At 7:15 I took the pork out of the oven and put it on the counter to rest. I took the lid off the vegetables, turned up the heat, and boiled away the moisture while I shook the pan gently. It made them glaze slightly. I put them in a covered chafing dish over a low blue flame. I put the French bread into the still warm oven. I had stopped on the way back from Smithfield and bought a dozen native tomatoes at a farm stand. Each was the size of a Softball. I sliced two of them about a half-inch thick and sprinkled them lightly with sugar and arranged them slightly overlapping on a bed of Boston lettuce on a platter and put them beside the roast to warm up. Tomatoes are much better at room temperature.
I had just finished washing my hands and face when the doorbell rang. Everything was ready. Ah, Spenser, what a touch. Everything was just right except that I couldn’t seem to find a missing child. Well, nobody’s perfect. I pushed the release button and opened my apartment door. I was wrong. Susan Silverman was perfect.
It took nearly forty years of savoir-faire to keep from saying “Golly.” She had on black pants and a knit yellow scoop-necked, short-sleeved sweater that gaped fractionally above the black pants, showing a fine and only occasional line of tan skin. The sleeves were short and had a scalloped frill, and her black and yellow platform shoes made her damned near my height. Her black and yellow earrings were cubed pendants. Her black hair glistened, her teeth were bright in her tan face when she smiled and put out her hand.
“Come in,” I said. Very smooth. I didn’t scuff my foot; I didn’t mumble. I stood right up straight when I said it. I don’t think I blushed.
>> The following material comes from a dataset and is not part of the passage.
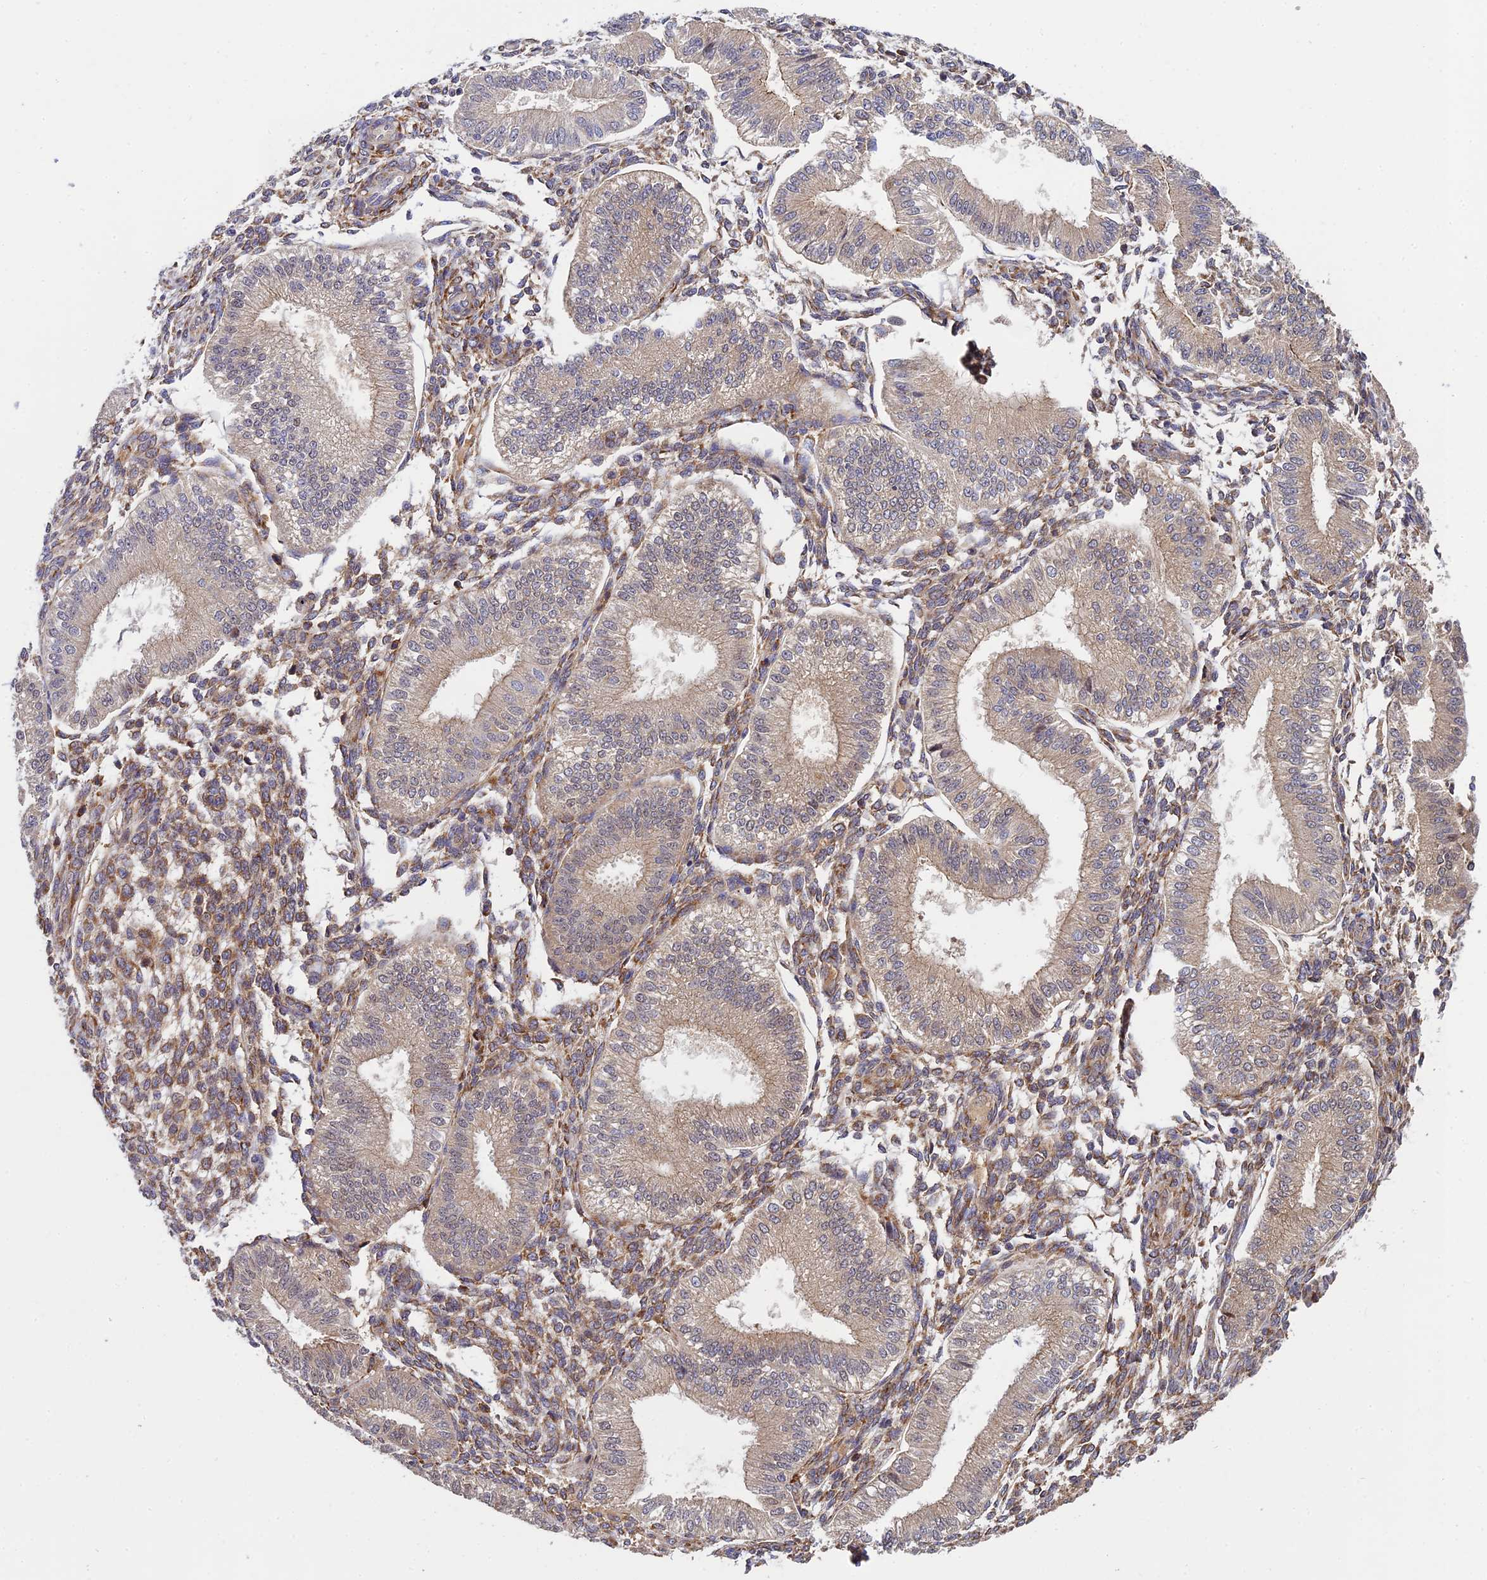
{"staining": {"intensity": "strong", "quantity": "25%-75%", "location": "cytoplasmic/membranous"}, "tissue": "endometrium", "cell_type": "Cells in endometrial stroma", "image_type": "normal", "snomed": [{"axis": "morphology", "description": "Normal tissue, NOS"}, {"axis": "topography", "description": "Endometrium"}], "caption": "The image shows a brown stain indicating the presence of a protein in the cytoplasmic/membranous of cells in endometrial stroma in endometrium.", "gene": "P3H3", "patient": {"sex": "female", "age": 39}}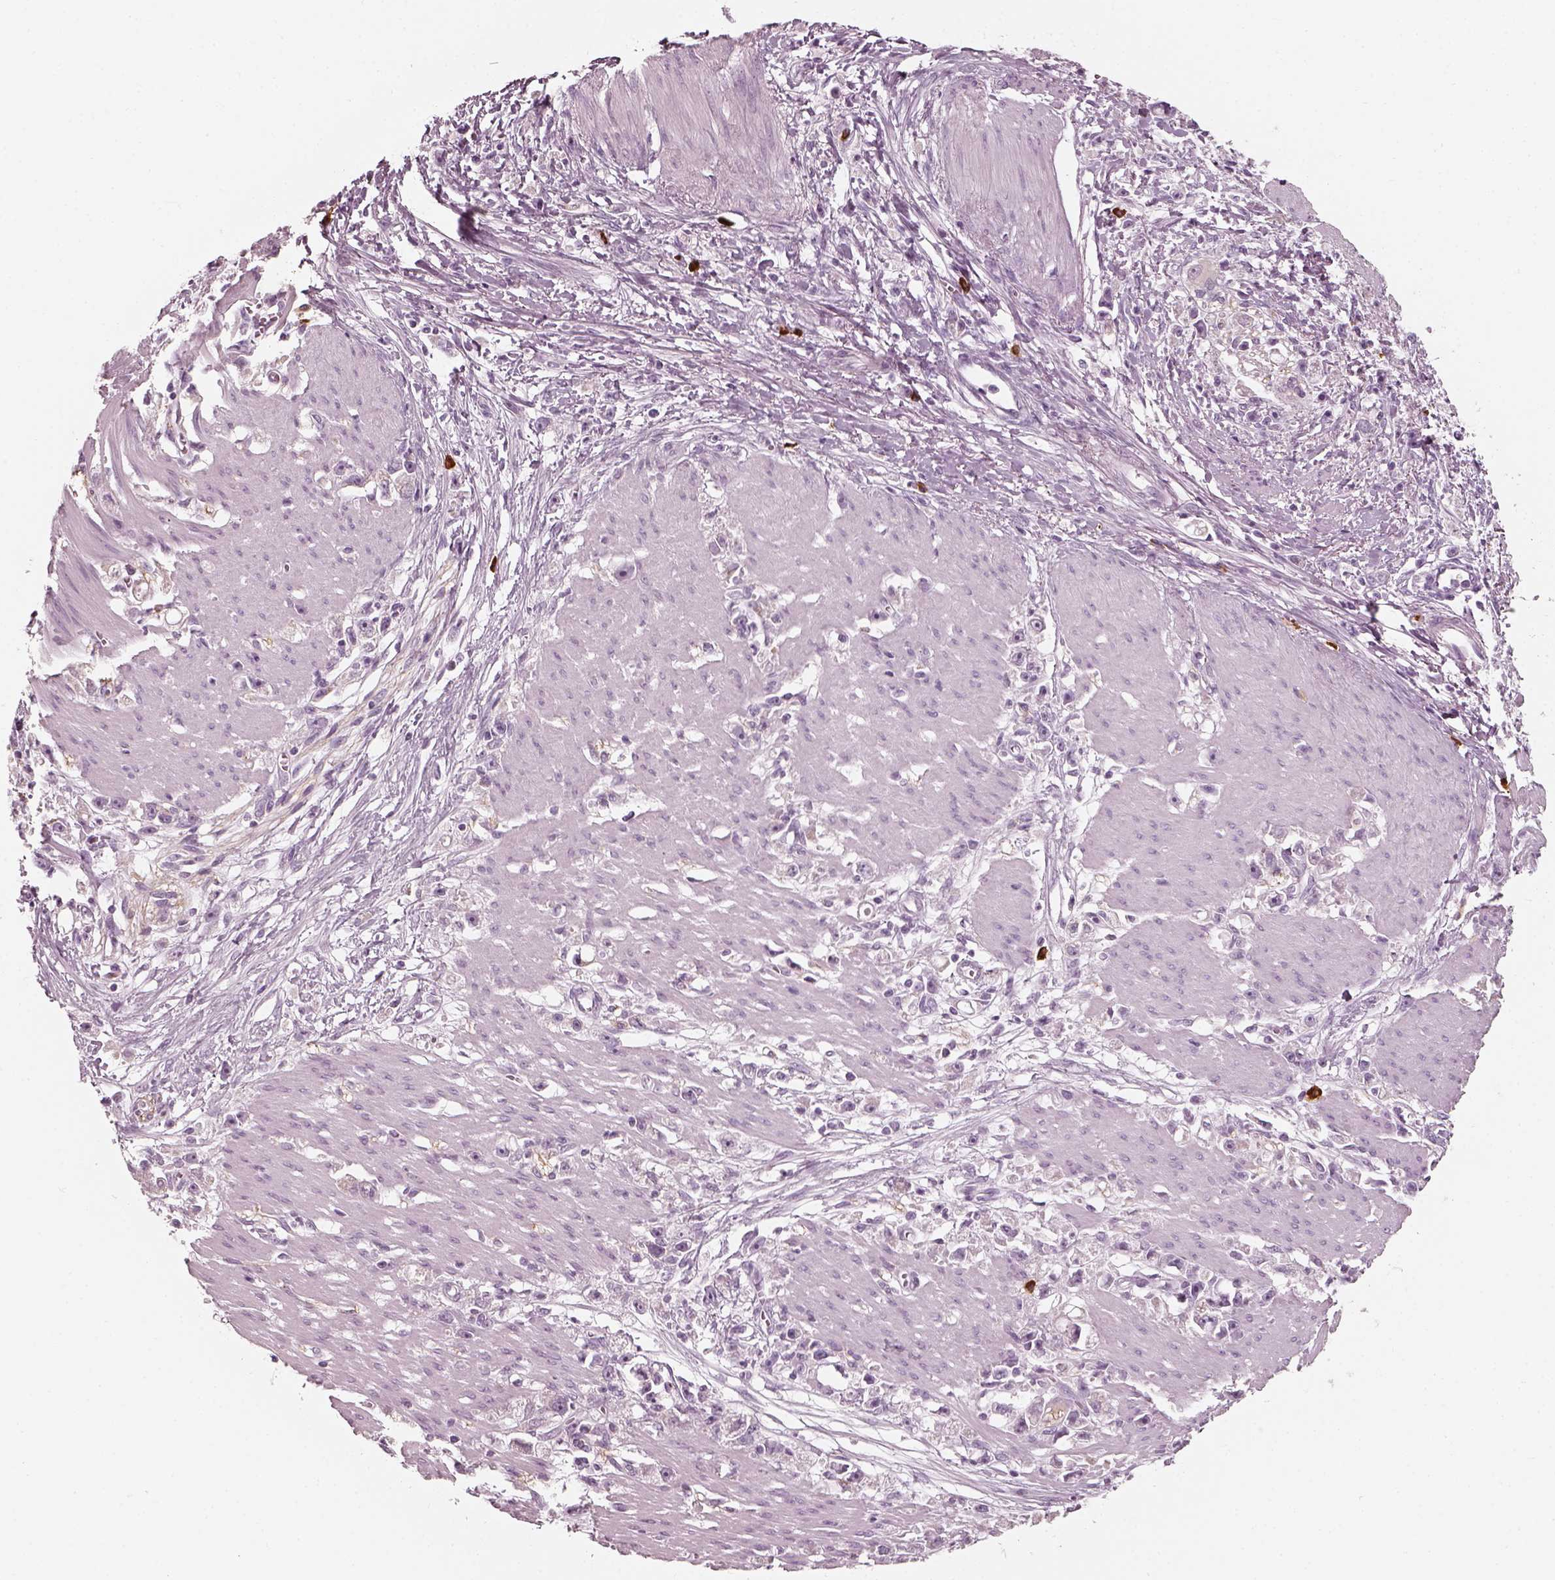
{"staining": {"intensity": "negative", "quantity": "none", "location": "none"}, "tissue": "stomach cancer", "cell_type": "Tumor cells", "image_type": "cancer", "snomed": [{"axis": "morphology", "description": "Adenocarcinoma, NOS"}, {"axis": "topography", "description": "Stomach"}], "caption": "Immunohistochemistry image of human adenocarcinoma (stomach) stained for a protein (brown), which demonstrates no positivity in tumor cells.", "gene": "CNTN1", "patient": {"sex": "female", "age": 59}}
“This is a very nice apartment,” she said as she stepped into the living room. I said thank you. She walked across and looked at the wood carving on the server. “Isn’t this the statue of the Indian in front of the museum?”
“Yes.”
“It’s lovely. Where did you get it?”
This time I think I did blush. “Aw hell,” I said.
“Did you do it?”
“Yes.”
“Oh, it’s very good.” She ran her hands over the wood. “What kind of wood is it?”
“Hard pine,” I said.
“How did you get the wood so smooth?”
“I rubbed it down with powdered pumice and a little mineral oil.”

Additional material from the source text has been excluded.